**Required work**: Only the lines from the beginning of the entries through the one that holds "index pip: (197, 179)" may appear in the answer, written out exactly and free of pictures.
>>>>
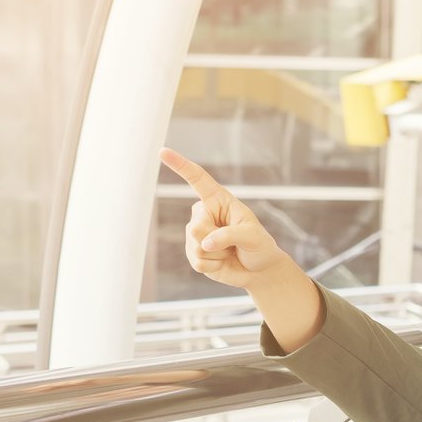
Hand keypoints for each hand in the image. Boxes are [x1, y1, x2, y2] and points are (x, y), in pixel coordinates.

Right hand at [160, 148, 294, 289]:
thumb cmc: (259, 246)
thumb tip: (204, 244)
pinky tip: (222, 262)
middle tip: (234, 244)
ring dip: (218, 255)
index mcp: (218, 200)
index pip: (197, 179)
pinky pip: (197, 262)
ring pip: (196, 247)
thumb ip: (230, 235)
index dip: (180, 165)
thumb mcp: (253, 236)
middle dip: (216, 241)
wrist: (258, 269)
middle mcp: (203, 214)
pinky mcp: (193, 253)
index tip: (162, 152)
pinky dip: (214, 267)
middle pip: (196, 228)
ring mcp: (196, 234)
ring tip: (229, 252)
<<<<
**Response**:
Hand keypoints for each hand in the image. Boxes are [x1, y1, x2, y2] and points are (x, y), in pixel coordinates.

Right hand at [160, 148, 294, 289]:
thumb cmc: (259, 246)
thumb tip: (204, 244)
pinky tip: (222, 262)
middle tip: (234, 244)
ring dip: (218, 255)
index mcp: (218, 200)
index pip: (197, 179)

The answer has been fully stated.